#### WORK ITEM:
Provide the number of lines in the entries below containing "Plaintiff", with no further words.

-- Opening Marker --

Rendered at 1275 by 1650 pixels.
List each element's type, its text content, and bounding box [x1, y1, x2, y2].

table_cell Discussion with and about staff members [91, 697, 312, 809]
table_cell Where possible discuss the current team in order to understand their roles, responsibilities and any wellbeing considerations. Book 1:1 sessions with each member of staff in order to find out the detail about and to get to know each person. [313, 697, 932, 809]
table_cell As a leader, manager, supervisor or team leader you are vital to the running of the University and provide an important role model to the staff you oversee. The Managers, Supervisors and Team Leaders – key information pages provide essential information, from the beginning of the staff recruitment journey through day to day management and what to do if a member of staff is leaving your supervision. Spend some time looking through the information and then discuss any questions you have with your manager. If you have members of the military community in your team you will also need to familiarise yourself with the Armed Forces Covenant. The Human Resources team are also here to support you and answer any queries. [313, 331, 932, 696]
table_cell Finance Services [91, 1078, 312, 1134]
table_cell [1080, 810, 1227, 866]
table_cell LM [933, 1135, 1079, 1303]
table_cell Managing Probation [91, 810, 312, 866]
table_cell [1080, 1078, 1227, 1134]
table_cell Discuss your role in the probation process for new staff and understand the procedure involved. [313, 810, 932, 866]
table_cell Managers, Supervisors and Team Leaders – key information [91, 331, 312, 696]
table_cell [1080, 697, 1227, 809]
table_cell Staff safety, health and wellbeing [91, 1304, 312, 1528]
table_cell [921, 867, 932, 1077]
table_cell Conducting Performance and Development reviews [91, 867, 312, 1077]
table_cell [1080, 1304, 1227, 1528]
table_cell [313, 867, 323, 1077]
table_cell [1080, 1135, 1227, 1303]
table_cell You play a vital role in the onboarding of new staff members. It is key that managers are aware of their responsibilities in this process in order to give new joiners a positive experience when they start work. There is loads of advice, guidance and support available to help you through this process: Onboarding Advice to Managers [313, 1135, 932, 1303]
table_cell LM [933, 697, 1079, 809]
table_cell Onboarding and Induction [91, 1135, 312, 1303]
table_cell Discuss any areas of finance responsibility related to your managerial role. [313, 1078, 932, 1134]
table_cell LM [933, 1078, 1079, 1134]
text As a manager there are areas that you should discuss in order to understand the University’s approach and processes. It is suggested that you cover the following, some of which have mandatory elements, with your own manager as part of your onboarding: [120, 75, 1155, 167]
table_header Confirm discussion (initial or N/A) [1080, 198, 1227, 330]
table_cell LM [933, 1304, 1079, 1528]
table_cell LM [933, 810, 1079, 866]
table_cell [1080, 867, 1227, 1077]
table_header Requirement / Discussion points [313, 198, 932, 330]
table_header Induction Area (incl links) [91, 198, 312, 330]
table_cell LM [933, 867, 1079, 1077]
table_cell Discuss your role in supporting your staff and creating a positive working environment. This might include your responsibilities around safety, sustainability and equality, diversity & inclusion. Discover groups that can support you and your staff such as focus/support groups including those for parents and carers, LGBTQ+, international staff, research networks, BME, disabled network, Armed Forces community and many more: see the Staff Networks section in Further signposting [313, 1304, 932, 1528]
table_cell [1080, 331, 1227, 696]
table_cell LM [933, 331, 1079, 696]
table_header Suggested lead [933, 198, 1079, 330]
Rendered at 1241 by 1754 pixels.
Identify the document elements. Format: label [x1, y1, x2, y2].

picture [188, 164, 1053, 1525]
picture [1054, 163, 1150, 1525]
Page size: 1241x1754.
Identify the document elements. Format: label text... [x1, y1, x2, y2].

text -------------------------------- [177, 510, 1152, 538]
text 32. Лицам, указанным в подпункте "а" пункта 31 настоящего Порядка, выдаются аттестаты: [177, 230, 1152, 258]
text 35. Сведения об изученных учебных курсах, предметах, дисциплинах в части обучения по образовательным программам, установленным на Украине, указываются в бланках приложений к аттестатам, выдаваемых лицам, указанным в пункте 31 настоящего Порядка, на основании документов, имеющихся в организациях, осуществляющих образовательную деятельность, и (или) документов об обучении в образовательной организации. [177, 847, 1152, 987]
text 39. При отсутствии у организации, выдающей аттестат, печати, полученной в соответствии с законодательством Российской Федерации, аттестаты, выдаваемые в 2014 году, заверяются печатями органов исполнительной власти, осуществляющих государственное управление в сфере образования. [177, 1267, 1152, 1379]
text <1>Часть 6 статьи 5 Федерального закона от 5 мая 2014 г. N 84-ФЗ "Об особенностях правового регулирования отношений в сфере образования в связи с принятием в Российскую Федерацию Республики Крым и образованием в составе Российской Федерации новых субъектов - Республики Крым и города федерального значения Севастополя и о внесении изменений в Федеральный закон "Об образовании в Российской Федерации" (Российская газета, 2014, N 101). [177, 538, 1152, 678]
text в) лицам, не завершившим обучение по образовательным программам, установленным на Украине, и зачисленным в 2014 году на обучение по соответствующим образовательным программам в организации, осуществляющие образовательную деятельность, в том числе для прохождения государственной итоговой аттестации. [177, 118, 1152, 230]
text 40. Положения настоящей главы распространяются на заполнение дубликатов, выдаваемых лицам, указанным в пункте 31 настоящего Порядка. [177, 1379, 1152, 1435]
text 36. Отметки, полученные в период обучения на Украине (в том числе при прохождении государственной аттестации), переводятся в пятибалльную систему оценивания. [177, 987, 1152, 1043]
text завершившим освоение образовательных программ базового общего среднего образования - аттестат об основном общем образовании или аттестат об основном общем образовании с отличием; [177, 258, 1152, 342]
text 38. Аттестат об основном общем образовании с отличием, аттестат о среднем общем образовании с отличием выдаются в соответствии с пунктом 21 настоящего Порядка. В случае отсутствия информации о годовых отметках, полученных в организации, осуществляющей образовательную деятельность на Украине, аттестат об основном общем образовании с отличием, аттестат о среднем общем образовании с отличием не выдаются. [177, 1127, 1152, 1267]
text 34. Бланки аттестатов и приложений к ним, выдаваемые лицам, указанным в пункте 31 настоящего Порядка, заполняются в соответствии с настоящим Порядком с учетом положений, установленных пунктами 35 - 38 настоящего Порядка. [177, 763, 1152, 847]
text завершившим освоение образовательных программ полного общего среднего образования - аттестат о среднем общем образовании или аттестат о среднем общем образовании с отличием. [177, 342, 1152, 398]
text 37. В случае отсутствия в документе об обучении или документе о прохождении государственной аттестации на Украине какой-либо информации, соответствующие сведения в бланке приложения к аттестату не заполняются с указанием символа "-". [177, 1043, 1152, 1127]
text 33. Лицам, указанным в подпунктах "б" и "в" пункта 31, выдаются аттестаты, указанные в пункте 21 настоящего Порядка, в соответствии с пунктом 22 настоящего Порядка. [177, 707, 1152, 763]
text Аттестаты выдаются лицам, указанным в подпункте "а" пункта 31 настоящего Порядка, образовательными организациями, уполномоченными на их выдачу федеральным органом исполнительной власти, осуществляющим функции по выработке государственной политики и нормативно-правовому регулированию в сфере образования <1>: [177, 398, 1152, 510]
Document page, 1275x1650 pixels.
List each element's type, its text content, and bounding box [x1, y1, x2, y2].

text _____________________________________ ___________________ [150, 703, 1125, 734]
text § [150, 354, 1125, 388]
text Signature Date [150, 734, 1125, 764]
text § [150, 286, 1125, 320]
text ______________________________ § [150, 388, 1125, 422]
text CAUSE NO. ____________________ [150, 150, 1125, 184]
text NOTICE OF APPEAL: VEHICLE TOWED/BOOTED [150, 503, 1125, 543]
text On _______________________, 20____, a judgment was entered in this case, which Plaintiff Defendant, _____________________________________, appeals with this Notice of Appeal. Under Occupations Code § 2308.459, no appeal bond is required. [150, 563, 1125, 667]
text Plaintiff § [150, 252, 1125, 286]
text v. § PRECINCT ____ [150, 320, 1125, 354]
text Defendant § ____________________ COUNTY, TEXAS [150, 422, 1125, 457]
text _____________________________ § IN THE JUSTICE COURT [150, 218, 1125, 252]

-- Closing Marker --

#### EXERCISE SOLUTION:
2